Would you transcribe exactly the lines below, starting at the one that contains "B2B connects partners" and ending with the last line, both included? Leave out all other lines.

### Source data

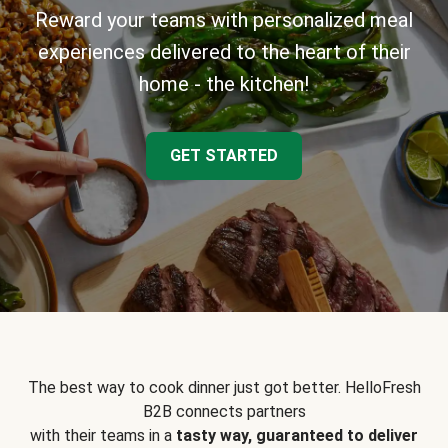
Reward your teams with personalized meal
experiences delivered to the heart of their
home - the kitchen!
GET STARTED
The best way to cook dinner just got better. HelloFresh
B2B connects partners
with their teams in a
tasty way, guaranteed to deliver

######

▸ Written solution:
B2B connects partners
with their teams in a
tasty way, guaranteed to deliver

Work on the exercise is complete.